Providers are, in many cases, getting the equivalent of a Russian nesting doll of third-party risks whenever they acquire a complex new technology solution. Cybersecurity supply chain risk management is the process of identifying and mitigating potential risks that may arise from these third-party products and services within an organization's IT infrastructure.
Healthcare technology has evolved significantly in recent years. For example, electronic health record systems, clinical information systems, patient portals, and electronic billing systems are commonplace today. New solutions leveraging machine learning and artificial intelligence are transforming how we diagnose and treat disease. Telemedicine networks connect patients to doctors and specialists across the country, and nanomedicine has the potential to revolutionize treatments for cancer, diabetes, and many other conditions.
Just like the digital technologies that preceded them, these new technologies bring new security risks that organizations must address to protect patients and their data. The authors of HIPAA predicted these risks two decades ago, leading to the implementation of the HIPAA Security Rule. The Security Rule continues to provide the security framework by which healthcare providers and their business associate partners must abide when implementing and operating systems that create, receive, maintain or transmit electronic protected health information (ePHI).
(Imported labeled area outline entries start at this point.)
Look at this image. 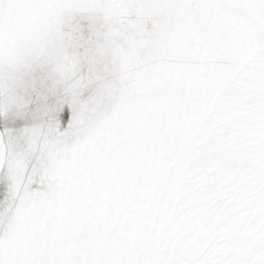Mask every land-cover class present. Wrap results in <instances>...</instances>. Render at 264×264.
Returning <instances> with one entry per match:
<instances>
[{
  "label": "snow or ice",
  "instance_id": "6c2138e0",
  "mask_svg": "<svg viewBox=\"0 0 264 264\" xmlns=\"http://www.w3.org/2000/svg\"><path fill=\"white\" fill-rule=\"evenodd\" d=\"M0 264H264V0H0Z\"/></svg>",
  "mask_w": 264,
  "mask_h": 264
}]
</instances>
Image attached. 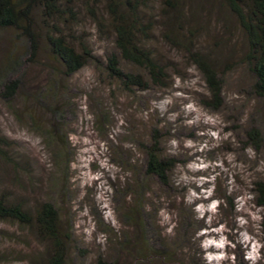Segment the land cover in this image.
I'll return each mask as SVG.
<instances>
[{
	"label": "rangeland",
	"instance_id": "rangeland-1",
	"mask_svg": "<svg viewBox=\"0 0 264 264\" xmlns=\"http://www.w3.org/2000/svg\"><path fill=\"white\" fill-rule=\"evenodd\" d=\"M217 1H193L194 12L185 14L191 34L180 32L177 44L152 31L149 46L168 68L165 86L148 81L145 90L109 78L102 64L114 50L112 30L103 31L90 16L81 14L70 30L102 62L90 61L71 76L50 68H60L50 55L27 61L25 43L0 31V76L21 80L8 102L0 88V134L7 140L0 195L33 214L45 201L56 205L72 229L74 262L95 264L99 255L114 261L109 229L123 225L131 200L126 192L135 190L133 178L142 172L141 144L155 136L176 163L167 184L142 177L151 190L144 196L149 227L167 257L175 264H264V207L253 190V181L264 178V140L253 148L246 136L252 126L263 130L264 98L252 90L239 24ZM188 51H199L218 71L221 106L213 107ZM9 53L22 58L17 75L3 72ZM121 69L147 79L132 64L121 61ZM54 109L63 113L56 123ZM56 127L62 143L51 144L46 130ZM45 249L33 227L0 221V264H36Z\"/></svg>",
	"mask_w": 264,
	"mask_h": 264
},
{
	"label": "trees",
	"instance_id": "trees-1",
	"mask_svg": "<svg viewBox=\"0 0 264 264\" xmlns=\"http://www.w3.org/2000/svg\"><path fill=\"white\" fill-rule=\"evenodd\" d=\"M157 2L158 4H153ZM194 0H0V31H12L15 39L25 43L27 61H37L36 56H52L60 68L50 66L66 76H71L90 61L102 62L93 53L86 39L71 32V25L78 22L80 15L90 16L104 31L112 30L114 50L107 54L102 64L109 78L123 84L128 90L137 87L145 90L148 81L158 86H165L166 64L157 52L149 46L157 29L162 30L164 42L177 44L180 32L189 31L190 22L185 21V14L193 11ZM218 4L228 10L236 19L244 35L245 61L252 72L254 81L252 90L256 97L264 98V0H218ZM188 27V28H187ZM69 31V32H66ZM102 31V32H103ZM155 31V32H156ZM105 33V32H103ZM191 34V33H190ZM190 59L204 75L211 94L213 107L223 104L222 81L213 63L199 51H188ZM47 54V55H46ZM9 60L4 73L12 69L16 74L22 66L21 56L13 53L6 56ZM121 61L132 64L142 70L147 79L138 73L121 69ZM44 63V62H43ZM5 67V65H3ZM20 78H1L2 98L9 101L18 92ZM45 104V103H44ZM210 106V105H209ZM63 116L61 111L53 110L51 120ZM59 129L46 130L49 142L62 143L55 133ZM246 136L253 148L264 140L258 127H251ZM152 143L141 144L145 154L141 162V171L133 178V188L126 194L131 197L127 209L122 212V227L115 231L110 228L111 243L117 248L114 261L99 255L95 264H175L172 257H167L163 244L149 227L148 211L144 206V196L151 190L145 189L142 177H153L160 184H167L176 163L174 158L161 149L158 137L152 136ZM7 140L0 134V156L2 146ZM63 152H55V158H63ZM67 163V162H66ZM255 200L264 207V178L253 181ZM151 194V193H150ZM0 221H11L19 226H31L38 238L46 243V249L36 264H79L71 259L72 229L65 223L56 205L50 201L41 203L34 209V214L23 206L22 202L11 201L0 195ZM264 240V217L260 222ZM161 248V249H159ZM118 254V256H117ZM124 257V260H123ZM159 263V264H160Z\"/></svg>",
	"mask_w": 264,
	"mask_h": 264
}]
</instances>
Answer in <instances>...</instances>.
However, simply asking a third party to sign a business associate agreement promising to abide by the HIPAA Security Rule requirements is no longer enough to manage the associated risk of adopting current and emerging technology solutions.
As the speed and scale of positive impact increases with new technology, so does the potential harm.
The Department of Health and Human Services’ Health Sector Cybersecurity Coordinating Center (HC3) recently issued a threat brief regarding the security risks of the most promising emerging technologies impacting healthcare. On the list of emerging technology, HHS HC3 included artificial intelligence, 5G cellular, nanomedicine, smart hospitals, and quantum computing and cryptography.
We are particularly concerned that a vulnerability in technology may ultimately result in loss of life. Unfortunately, all the technologies listed in the HHS HC3 threat brief could fall into that category.